ABOUT THIS EXERCISE:
Reproduce the records below exactly, but only between the lines holding "WC Docket No. 05-337, CC Docket No. 96-45" and "issues as waste, redundancy, and", inclusive.

BEGIN

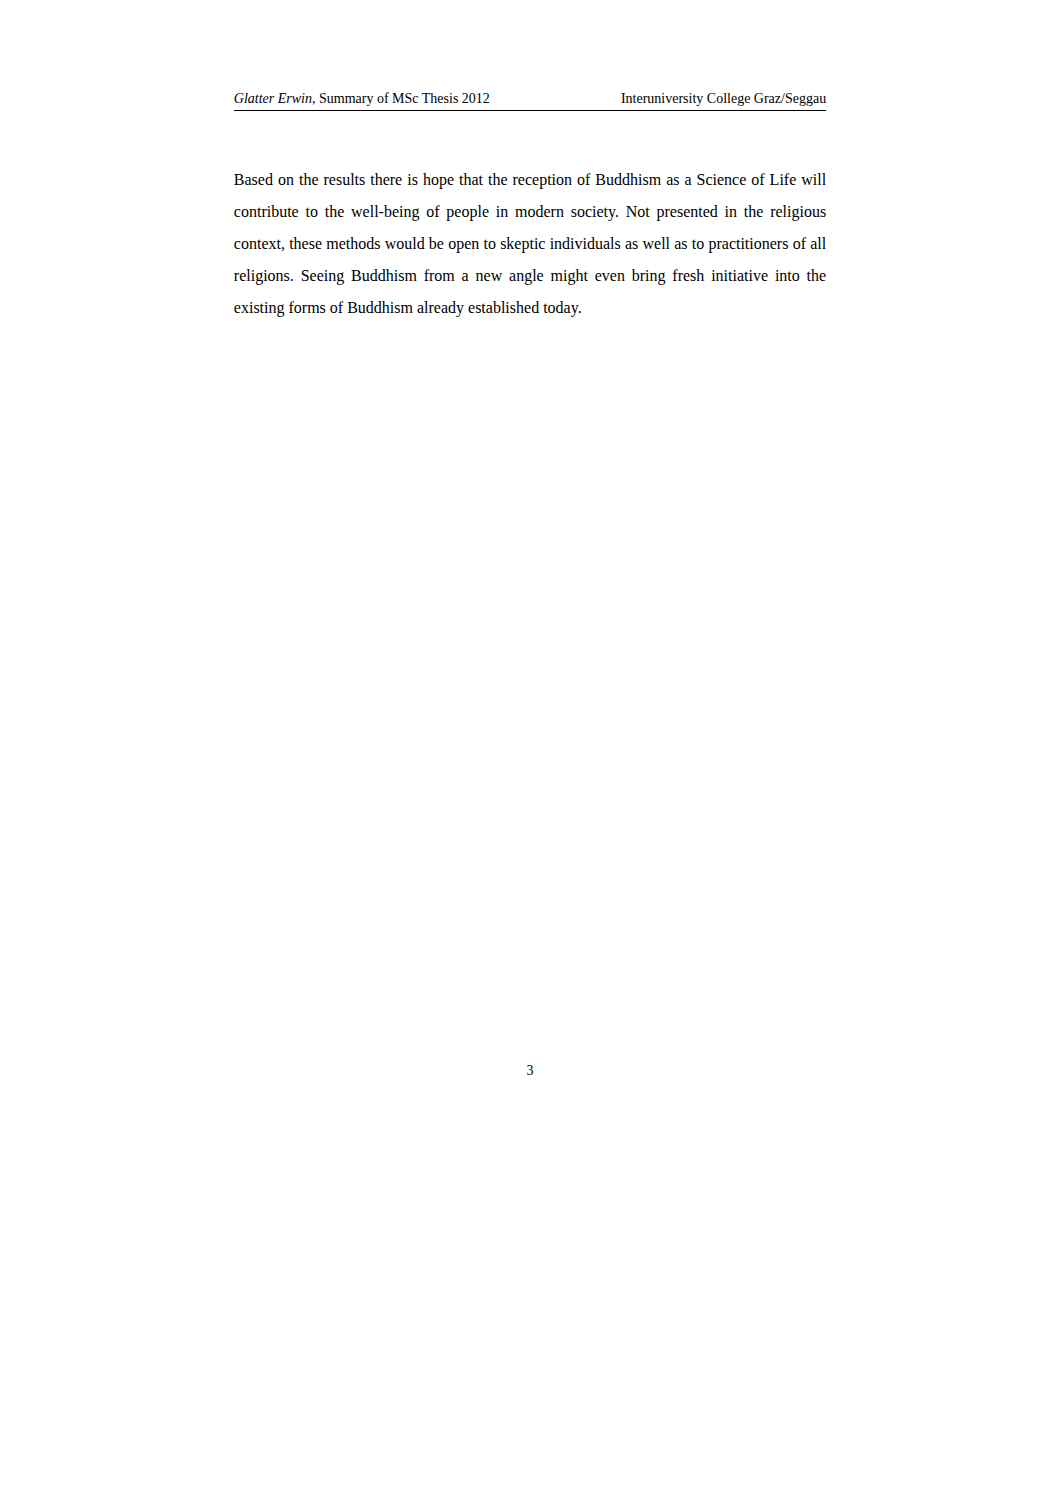Glatter Erwin, Summary of MSc Thesis 2012
Interuniversity College Graz/Seggau
Based on the results there is hope that the reception of Buddhism as a Science of Life will contribute to the well-being of people in modern society. Not presented in the religious context, these methods would be open to skeptic individuals as well as to practitioners of all religions. Seeing Buddhism from a new angle might even bring fresh initiative into the existing forms of Buddhism already established today.
3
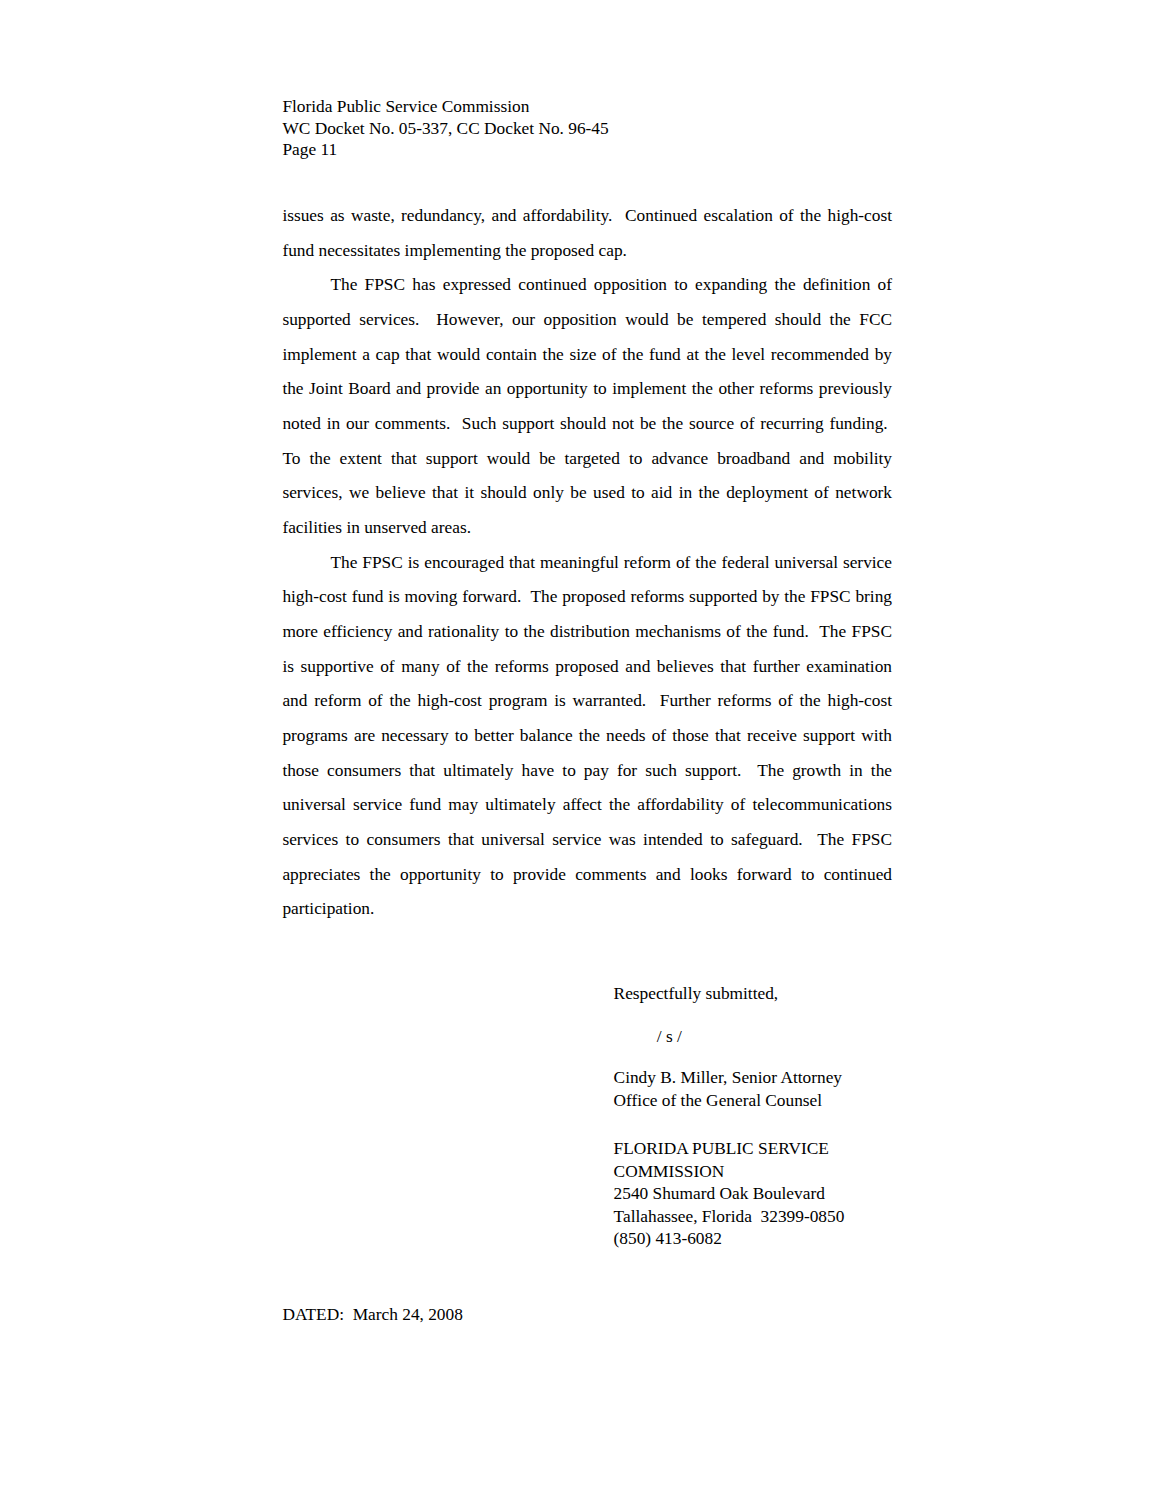Florida Public Service Commission
WC Docket No. 05-337, CC Docket No. 96-45
Page 11
issues as waste, redundancy, and affordability. Continued escalation of the high-cost fund necessitates implementing the proposed cap.
The FPSC has expressed continued opposition to expanding the definition of supported services. However, our opposition would be tempered should the FCC implement a cap that would contain the size of the fund at the level recommended by the Joint Board and provide an opportunity to implement the other reforms previously noted in our comments. Such support should not be the source of recurring funding. To the extent that support would be targeted to advance broadband and mobility services, we believe that it should only be used to aid in the deployment of network facilities in unserved areas.
The FPSC is encouraged that meaningful reform of the federal universal service high-cost fund is moving forward. The proposed reforms supported by the FPSC bring more efficiency and rationality to the distribution mechanisms of the fund. The FPSC is supportive of many of the reforms proposed and believes that further examination and reform of the high-cost program is warranted. Further reforms of the high-cost programs are necessary to better balance the needs of those that receive support with those consumers that ultimately have to pay for such support. The growth in the universal service fund may ultimately affect the affordability of telecommunications services to consumers that universal service was intended to safeguard. The FPSC appreciates the opportunity to provide comments and looks forward to continued participation.
Respectfully submitted,
/ s /
Cindy B. Miller, Senior Attorney
Office of the General Counsel
FLORIDA PUBLIC SERVICE COMMISSION
2540 Shumard Oak Boulevard
Tallahassee, Florida 32399-0850
(850) 413-6082
DATED: March 24, 2008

END

RESULT OF THIS EXERCISE:
WC Docket No. 05-337, CC Docket No. 96-45
Page 11
issues as waste, redundancy, and affordability. Continued escalation of the high-cost fund necessitates implementing the proposed cap.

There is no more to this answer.